According to the tabloid’s intrepid investigations unit, Marie Stopes clinics are — astonishingly — providing abortions to women who ask for them, without forcing them to endure lengthy grillings about their motivations.
“Twenty-two seconds. That’s how little time it can take for a call-centre worker at Marie Stopes, Britain’s second largest abortion provider, to seal the fate of an unborn life and effectively rubber-stamp a decision that some women regret for the rest of their days.”
Firstly, the 22-second claim is inaccurate. A Marie Stopes spokesperson has clarified that the call was in fact 16 minutes long, but the Mail journalists judged that only 22 seconds dealt adequately with the woman’s motivations.
Secondly, and more importantly, this is a textbook example of the sort of language used to undermine women’s choice and deny them reproductive healthcare. It’s the norm in Trump’s America, where Republican leaders are doing all they can to roll back abortion rights both at home and abroad, or in Northern Ireland, which refuses to provide abortion and continues to prosecute women who attempt home terminations using pills.
In both cases, legislators know they can’t stop abortions altogether, so they settle for making them as difficult and traumatic as possible for the women involved.
And the Mail wants England, Scotland and Wales to do the same, insisting that:
“With hundreds of abortions in Britain every day – and medical advances meaning babies born before the 24-week time limit can survive and thrive – Parliament must surely consider this matter again.”
As it happens, most feminists agree that it’s time for parliament to consider this matter again.

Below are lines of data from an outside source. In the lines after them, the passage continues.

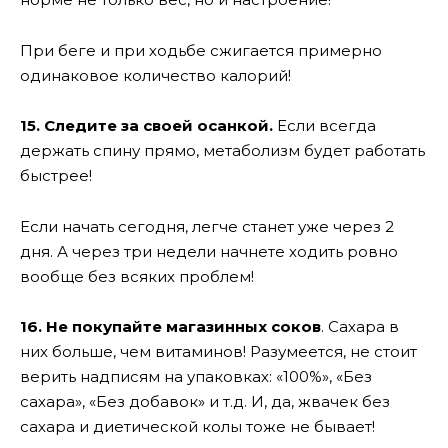
При беге и при ходьбе сжигается примерно
одинаковое количество калорий!
15. Следите за своей осанкой.
Если всегда
держать спину прямо, метаболизм будет работать
быстрее!
Если начать сегодня, легче станет уже через 2
дня. А через три недели начнете ходить ровно
вообще без всяких проблем!
16. Не покупайте магазинных соков
. Сахара в
них больше, чем витаминов! Разумеется, не стоит
верить надписям на упаковках: «100%», «Без
сахара», «Без добавок» и т.д. И, да, жвачек без
сахара и диетической колы тоже не бывает!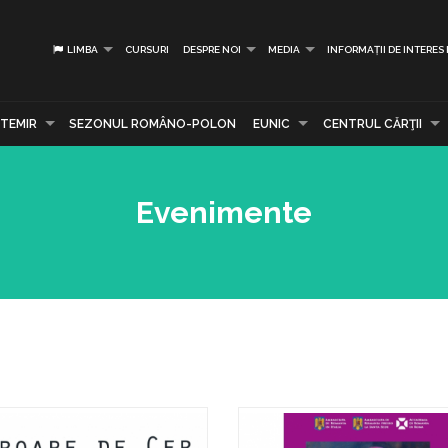
LIMBA
CURSURI
DESPRE NOI
MEDIA
INFORMAȚII DE INTERES
TEMIR
SEZONUL ROMÂNO-POLON
EUNIC
CENTRUL CĂRŢII
Evenimente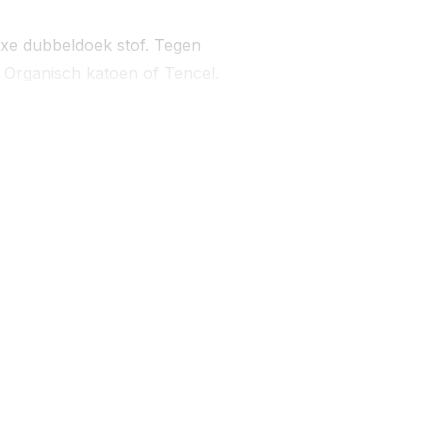
xe dubbeldoek stof. Tegen
 Organisch katoen of Tencel.
e-materialen/
ies-matrassen/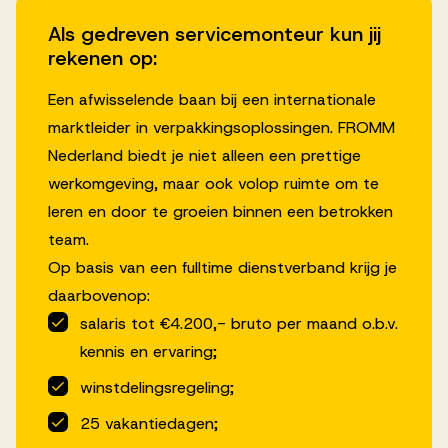
Als gedreven servicemonteur kun jij
rekenen op:
Een afwisselende baan bij een internationale
marktleider in verpakkingsoplossingen. FROMM
Nederland biedt je niet alleen een prettige
werkomgeving, maar ook volop ruimte om te
leren en door te groeien binnen een betrokken
team.
Op basis van een fulltime dienstverband krijg je
daarbovenop:
salaris tot €4.200,- bruto per maand o.b.v.
kennis en ervaring;
winstdelingsregeling;
25 vakantiedagen;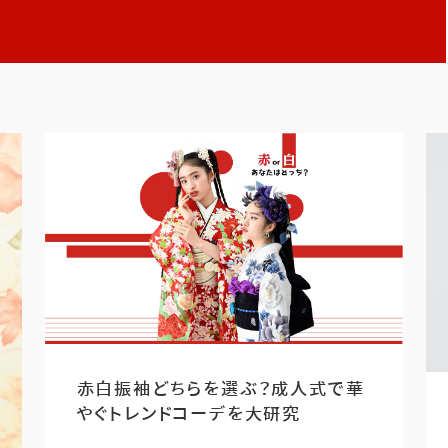
赤白振袖どちらを選ぶ？成人式で華
やぐトレンドコーデを大研究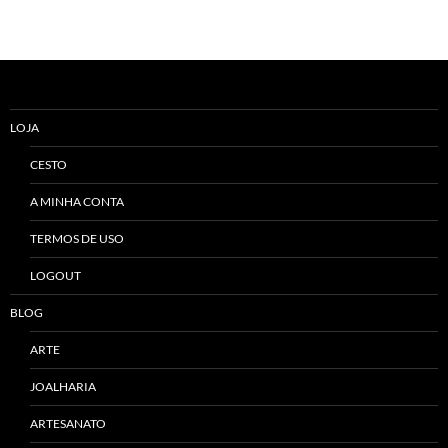
LOJA
CESTO
A MINHA CONTA
TERMOS DE USO
LOGOUT
BLOG
ARTE
JOALHARIA
ARTESANATO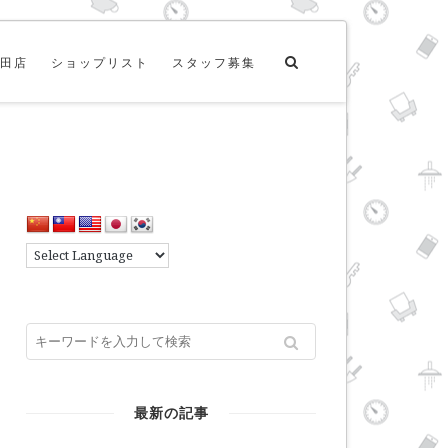
田店
ショップリスト
スタッフ募集
最新の記事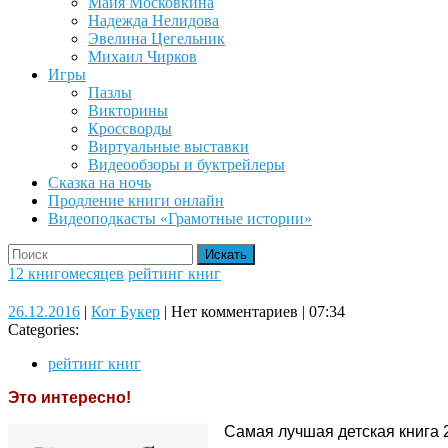
Майя Московкина
Надежда Нелидова
Эвелина Цегельник
Михаил Чирков
Игры
Пазлы
Викторины
Кроссворды
Виртуальные выставки
Видеообзоры и буктрейлеры
Сказка на ночь
Продление книги онлайн
Видеоподкасты «Грамотные истории»
Close
Search
Button
for:
12 книгомесяцев
рейтинг книг
26.12.2016
Кот
26.12.2016
|
Кот Букер
|
Нет комментариев
|
07:34
Букер
Categories:
рейтинг книг
Это интересно!
Самая лучшая детская книга 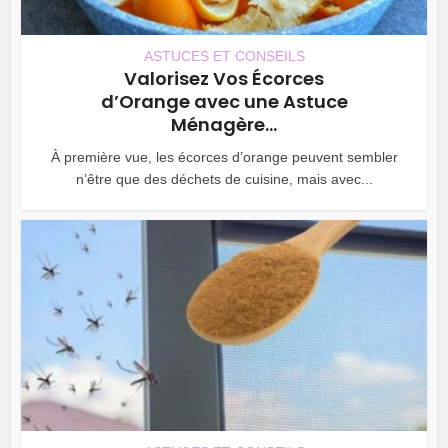
ASTUCES ET CONSEILS
Valorisez Vos Écorces
d’Orange avec une Astuce
Ménagère...
À première vue, les écorces d’orange peuvent sembler
n’être que des déchets de cuisine, mais avec...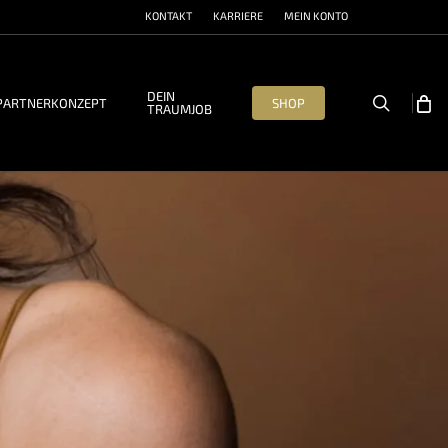
KONTAKT
KARRIERE
MEIN KONTO
DEIN
search
PARTNERKONZEPT
SHOP
TRAUMJOB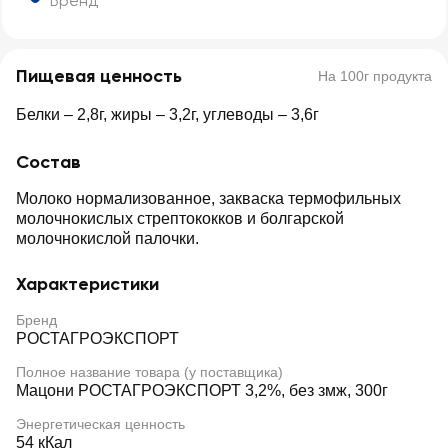
Бренд
Пищевая ценность
На 100г продукта
Белки – 2,8г, жиры – 3,2г, углеводы – 3,6г
Состав
Молоко нормализованное, закваска термофильных
молочнокислых стрептококков и болгарской
молочнокислой палочки.
Характеристики
Бренд
РОСТАГРОЭКСПОРТ
Полное название товара (у поставщика)
Мацони РОСТАГРОЭКСПОРТ 3,2%, без змж, 300г
Энергетическая ценность
54 кКал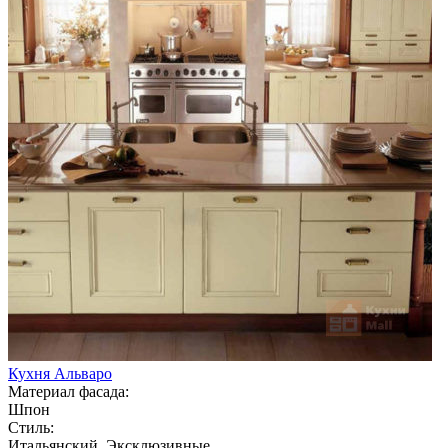
Кухня Альваро
Материал фасада:
Шпон
Стиль:
Итальянский, Эксклюзивные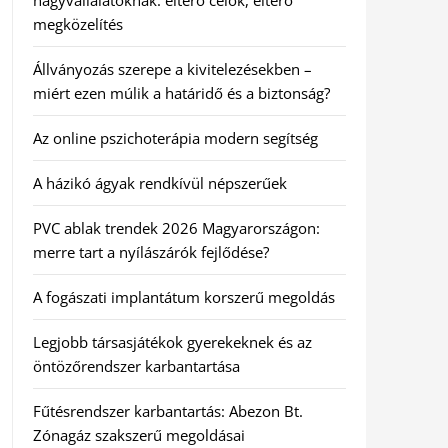
nagyvállalatoknak: eltérő célok, eltérő
megközelítés
Állványozás szerepe a kivitelezésekben –
miért ezen múlik a határidő és a biztonság?
Az online pszichoterápia modern segítség
A házikó ágyak rendkívül népszerűek
PVC ablak trendek 2026 Magyarországon:
merre tart a nyílászárók fejlődése?
A fogászati implantátum korszerű megoldás
Legjobb társasjátékok gyerekeknek és az
öntözőrendszer karbantartása
Fűtésrendszer karbantartás: Abezon Bt.
Zónagáz szakszerű megoldásai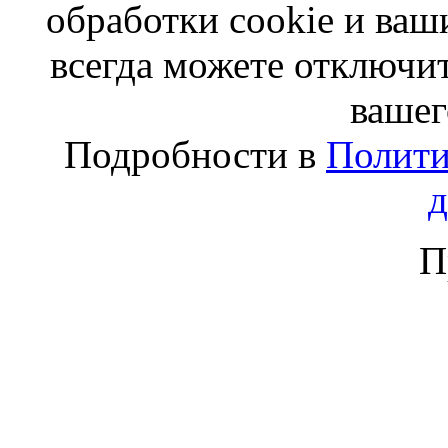
обработки cookie и ва
всегда можете отключит
вашег
Подробности в
Полити
П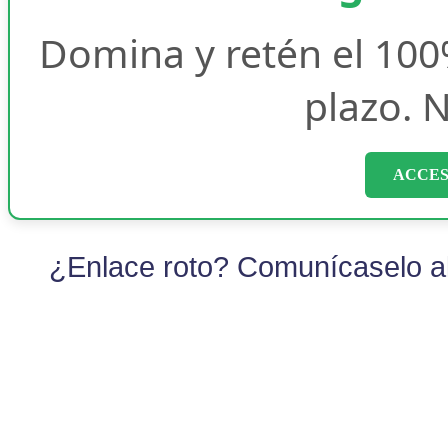
Domina y retén el 100
plazo. N
ACCES
¿Enlace roto? Comunícaselo al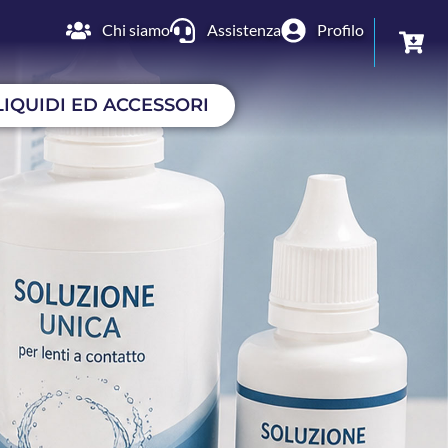
Chi siamo
Assistenza
Profilo
LIQUIDI ED ACCESSORI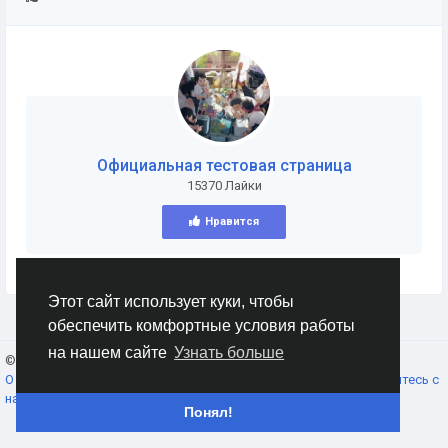
Официальная тестовая страница
15370 Лайки
Нравится
Этот сайт использует куки, чтобы
обеспечить комфортные условия работы
на нашем сайте
Узнать больше
© 2026 AnimeSocial.SU - Первая аниме сеть!
Russian
О нас
Условия использования
Конфиденциальность
Свяжитесь с
нами
Каталог
Понял!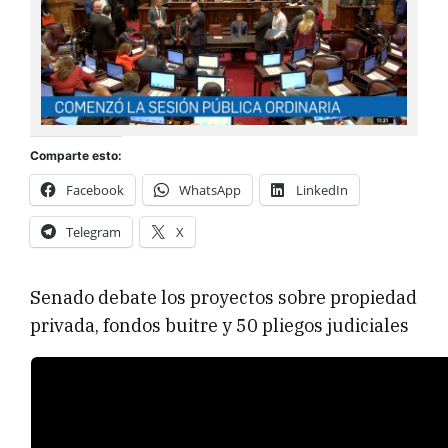
Comparte esto:
Facebook
WhatsApp
LinkedIn
Telegram
X
Senado debate los proyectos sobre propiedad
privada, fondos buitre y 50 pliegos judiciales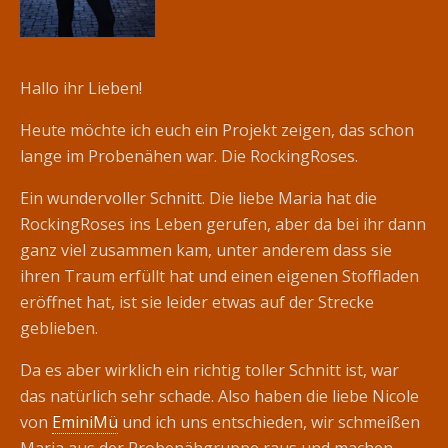
Hallo ihr Lieben!
Heute möchte ich euch ein Projekt zeigen, das schon
lange im Probenähen war. Die RockingRoses.
Ein wundervoller Schnitt. Die liebe Maria hat die
RockingRoses ins Leben gerufen, aber da bei ihr dann
ganz viel zusammen kam, unter anderem dass sie
ihren Traum erfüllt hat und einen eigenen Stoffladen
eröffnet hat, ist sie leider etwas auf der Strecke
geblieben.
Da es aber wirklich ein richtig toller Schnitt ist, war
das natürlich sehr schade. Also haben die liebe Nicole
von
EminiMü
und ich uns entschieden, wir schmeißen
Maria aus der Probenähgruppe raus und machen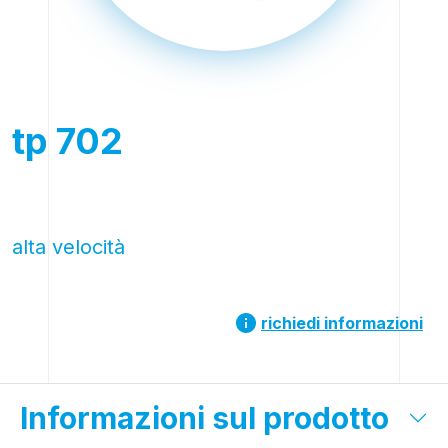
tp 702
alta velocità
richiedi informazioni
Informazioni sul prodotto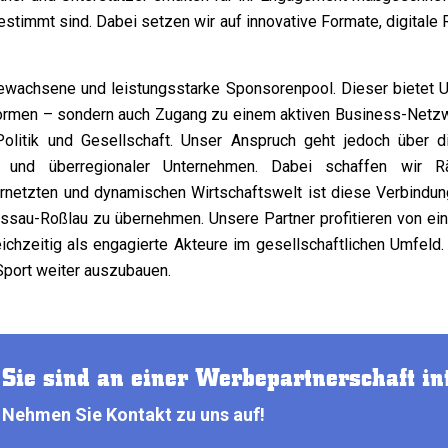
stimmt sind. Dabei setzen wir auf innovative Formate, digital
gewachsene und leistungsstarke Sponsorenpool. Dieser bietet U
ttformen – sondern auch Zugang zu einem aktiven Business-Netzw
Politik und Gesellschaft. Unser Anspruch geht jedoch über di
er und überregionaler Unternehmen. Dabei schaffen wir R
netzten und dynamischen Wirtschaftswelt ist diese Verbindung
ssau-Roßlau zu übernehmen. Unsere Partner profitieren von ein
eichzeitig als engagierte Akteure im gesellschaftlichen Umfeld
Sport weiter auszubauen.
Sie sind an einer Werbepartnerschaft in
Nehmen Sie Kontakt zu uns auf!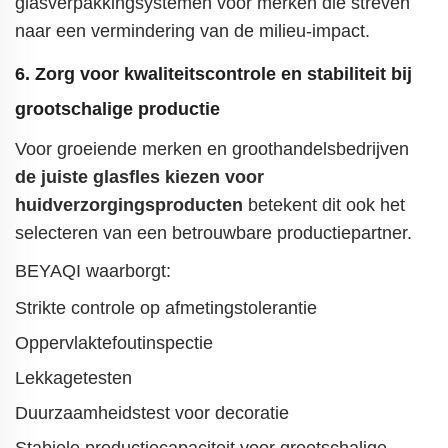
glasverpakkingsystemen voor merken die streven
naar een vermindering van de milieu-impact.
6. Zorg voor kwaliteitscontrole en stabiliteit bij
grootschalige productie
Voor groeiende merken en groothandelsbedrijven
de juiste glasfles kiezen voor
huidverzorgingsproducten
betekent dit ook het
selecteren van een betrouwbare productiepartner.
BEYAQI waarborgt:
Strikte controle op afmetingstolerantie
Oppervlaktefoutinspectie
Lekkagetesten
Duurzaamheidstest voor decoratie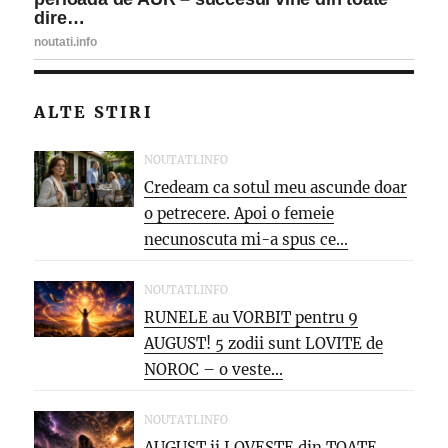
ALTE STIRI
NOUTATI.INFO
Credeam ca sotul meu ascunde doar
o petrecere. Apoi o femeie
necunoscuta mi-a spus ce...
NOUTATI.INFO
RUNELE au VORBIT pentru 9
AUGUST! 5 zodii sunt LOVITE de
NOROC – o veste...
NOUTATI.INFO
AUGUST ii LOVESTE din TOATE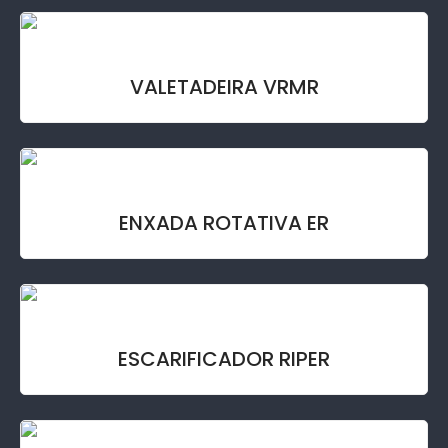
VALETADEIRA VRMR
ENXADA ROTATIVA ER
ESCARIFICADOR RIPER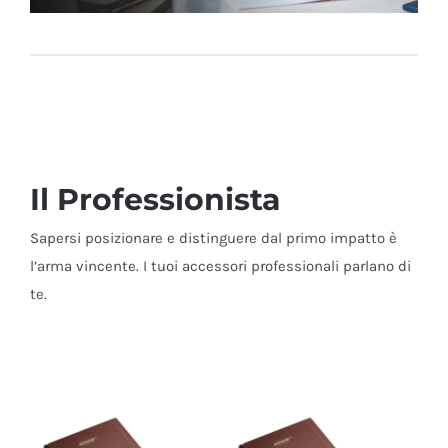
Il Professionista
Sapersi posizionare e distinguere dal primo impatto è
l’arma vincente. I tuoi accessori professionali parlano di
te.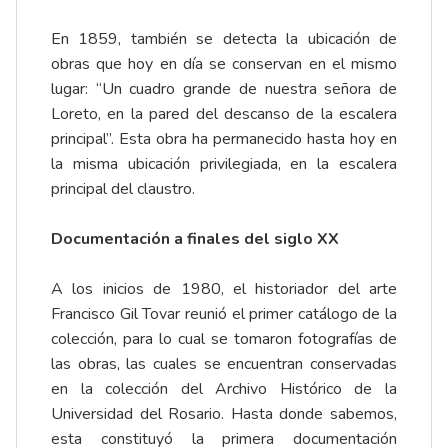
En 1859, también se detecta la ubicación de
obras que hoy en día se conservan en el mismo
lugar: “Un cuadro grande de nuestra señora de
Loreto, en la pared del descanso de la escalera
principal”. Esta obra ha permanecido hasta hoy en
la misma ubicación privilegiada, en la escalera
principal del claustro.
Documentación a finales del siglo XX
A los inicios de 1980, el historiador del arte
Francisco Gil Tovar reunió el primer catálogo de la
colección, para lo cual se tomaron fotografías de
las obras, las cuales se encuentran conservadas
en la colección del Archivo Histórico de la
Universidad del Rosario. Hasta donde sabemos,
esta constituyó la primera documentación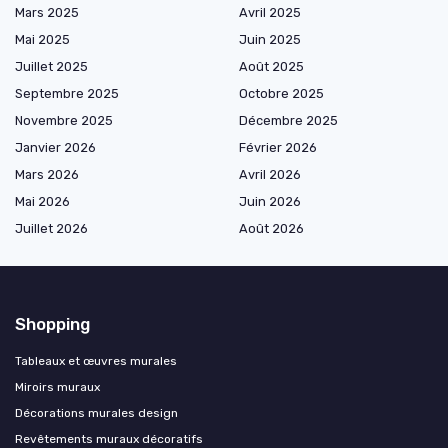
Mars 2025
Avril 2025
Mai 2025
Juin 2025
Juillet 2025
Août 2025
Septembre 2025
Octobre 2025
Novembre 2025
Décembre 2025
Janvier 2026
Février 2026
Mars 2026
Avril 2026
Mai 2026
Juin 2026
Juillet 2026
Août 2026
Shopping
Tableaux et œuvres murales
Miroirs muraux
Décorations murales design
Revêtements muraux décoratifs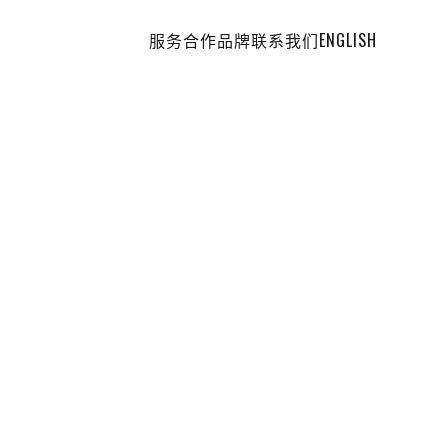
服务
合作品牌
联系我们
ENGLISH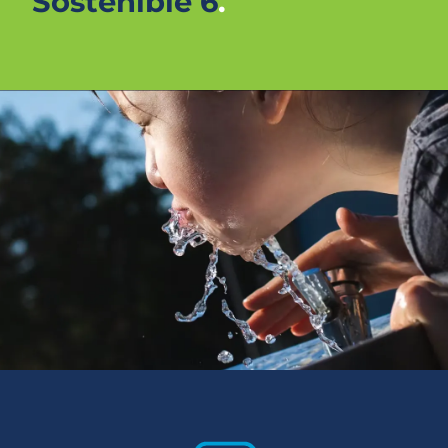
Sostenible 6
.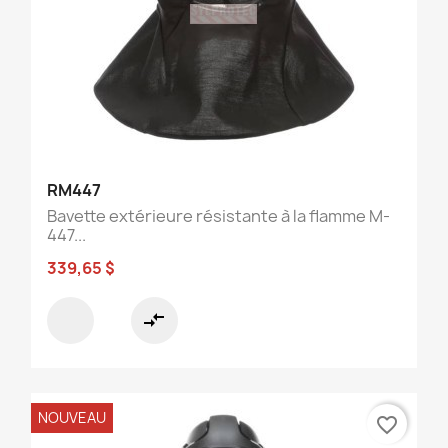
RM447
Bavette extérieure résistante à la flamme M-
447...
339,65 $
compare_arrows
NOUVEAU
favorite_border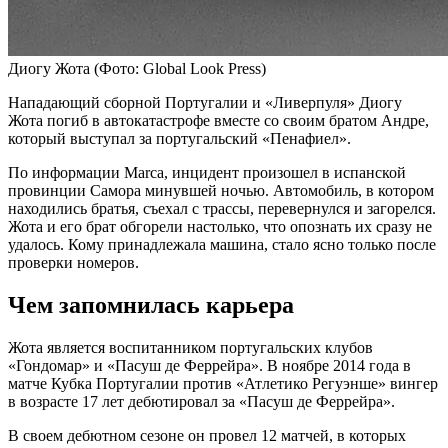
Диогу Жота
(Фото: Global Look Press)
Нападающий сборной Португалии и «Ливерпуля» Диогу
Жота погиб в автокатастрофе вместе со своим братом Андре,
который выступал за португальский «Пенафиел».
По информации Marca, инцидент произошел в испанской
провинции Самора минувшей ночью. Автомобиль, в котором
находились братья, съехал с трассы, перевернулся и загорелся.
Жота и его брат обгорели настолько, что опознать их сразу не
удалось. Кому принадлежала машина, стало ясно только после
проверки номеров.
Чем запомнилась карьера
Жота является воспитанником португальских клубов
«Гондомар» и «Пасуш де Феррейра». В ноябре 2014 года в
матче Кубка Португалии против «Атлетико Регуэнше» вингер
в возрасте 17 лет дебютировал за «Пасуш де Феррейра».
В своем дебютном сезоне он провел 12 матчей, в которых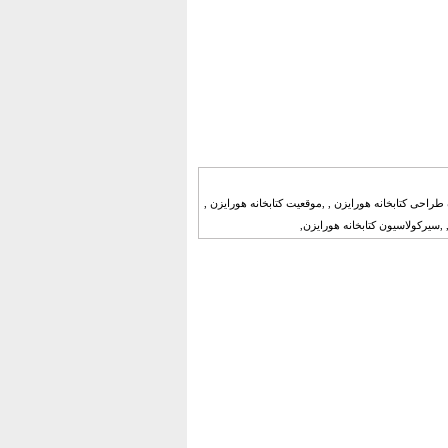
 طراحی کتابخانه هورایزن , ,موقعیت کتابخانه هورایزن ,
, ,سیرکولاسیون کتابخانه هورایزن,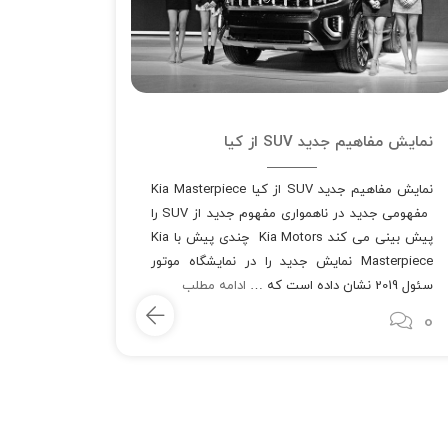
نمایش مفاهیم جدید SUV از کیا
نمایش مفاهیم جدید SUV از کیا Kia Masterpiece
مفهومی جدید در ناهمواری مفهوم جدید از SUV را
پیش بینی می کند Kia Motors چندی پیش با Kia
Masterpiece نمایش جدید را در نمایشگاه موتور
سئول 2019 نشان داده است که …
ادامه مطلب
0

At present, abortion in Britain still falls within the remit of criminal law, requiring women to get sign-off from a pair of doctors on the grounds that the pregnancy presents a risk of injury to the physical or mental health of the pregnant woman. Technically, a woman who procures an abortion procured outside these limits, or a doctor who provides one, is considered a criminal.
Feminist campaigners have repeatedly argued that, since abortion law does not reflect the reality of medical practice or the views of the public, it should be updated. Introducing fully legal abortion would align Britain with most European countries, which have long offered abortion on demand.
However, demands for legal change tend to get brushed off with the argument that the law as it stands is merely a technicality, which doesn’t have any tangible impact.
Today’s Daily Mail shows exactly what the tangible impact is — the current law gives reactionary, right-wing voices and opportunity to attack abortion providers who are acting entirely within the spirit of the law.